### PROBLEM TO SOLVE
Write out every record below exactly as it appears.

### RECORDS SHOWN
**********

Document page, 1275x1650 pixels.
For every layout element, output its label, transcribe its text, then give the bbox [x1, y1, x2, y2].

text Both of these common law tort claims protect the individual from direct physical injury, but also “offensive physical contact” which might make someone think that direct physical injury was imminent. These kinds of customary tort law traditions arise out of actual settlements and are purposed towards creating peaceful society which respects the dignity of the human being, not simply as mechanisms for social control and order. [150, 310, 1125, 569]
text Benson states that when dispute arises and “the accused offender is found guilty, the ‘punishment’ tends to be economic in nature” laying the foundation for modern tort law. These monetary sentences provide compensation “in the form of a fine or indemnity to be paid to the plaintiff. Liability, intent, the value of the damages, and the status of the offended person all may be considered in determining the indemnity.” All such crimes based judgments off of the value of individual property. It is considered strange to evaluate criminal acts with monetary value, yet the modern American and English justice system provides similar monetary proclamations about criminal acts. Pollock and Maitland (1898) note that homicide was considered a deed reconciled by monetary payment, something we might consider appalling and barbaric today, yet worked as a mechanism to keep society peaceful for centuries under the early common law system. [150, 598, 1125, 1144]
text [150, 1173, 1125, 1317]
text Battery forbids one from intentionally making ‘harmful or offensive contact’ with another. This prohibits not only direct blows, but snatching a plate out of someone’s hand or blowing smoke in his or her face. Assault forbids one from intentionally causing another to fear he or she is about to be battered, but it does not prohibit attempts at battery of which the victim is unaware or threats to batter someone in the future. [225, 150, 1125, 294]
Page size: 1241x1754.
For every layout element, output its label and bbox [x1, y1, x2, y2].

**********

### EXERCISE ANSWER
Document page, 1275x1650 pixels.
For every layout element, output its label, transcribe its text, then give the bbox [x1, y1, x2, y2].

text Both of these common law tort claims protect the individual from direct physical injury, but also “offensive physical contact” which might make someone think that direct physical injury was imminent. These kinds of customary tort law traditions arise out of actual settlements and are purposed towards creating peaceful society which respects the dignity of the human being, not simply as mechanisms for social control and order. [150, 310, 1125, 569]
text Benson states that when dispute arises and “the accused offender is found guilty, the ‘punishment’ tends to be economic in nature” laying the foundation for modern tort law. These monetary sentences provide compensation “in the form of a fine or indemnity to be paid to the plaintiff. Liability, intent, the value of the damages, and the status of the offended person all may be considered in determining the indemnity.” All such crimes based judgments off of the value of individual property. It is considered strange to evaluate criminal acts with monetary value, yet the modern American and English justice system provides similar monetary proclamations about criminal acts. Pollock and Maitland (1898) note that homicide was considered a deed reconciled by monetary payment, something we might consider appalling and barbaric today, yet worked as a mechanism to keep society peaceful for centuries under the early common law system. [150, 598, 1125, 1144]
text [150, 1173, 1125, 1317]
text Battery forbids one from intentionally making ‘harmful or offensive contact’ with another. This prohibits not only direct blows, but snatching a plate out of someone’s hand or blowing smoke in his or her face. Assault forbids one from intentionally causing another to fear he or she is about to be battered, but it does not prohibit attempts at battery of which the victim is unaware or threats to batter someone in the future. [225, 150, 1125, 294]
Page size: 1241x1754.
For every layout element, output its label and bbox [x1, y1, x2, y2].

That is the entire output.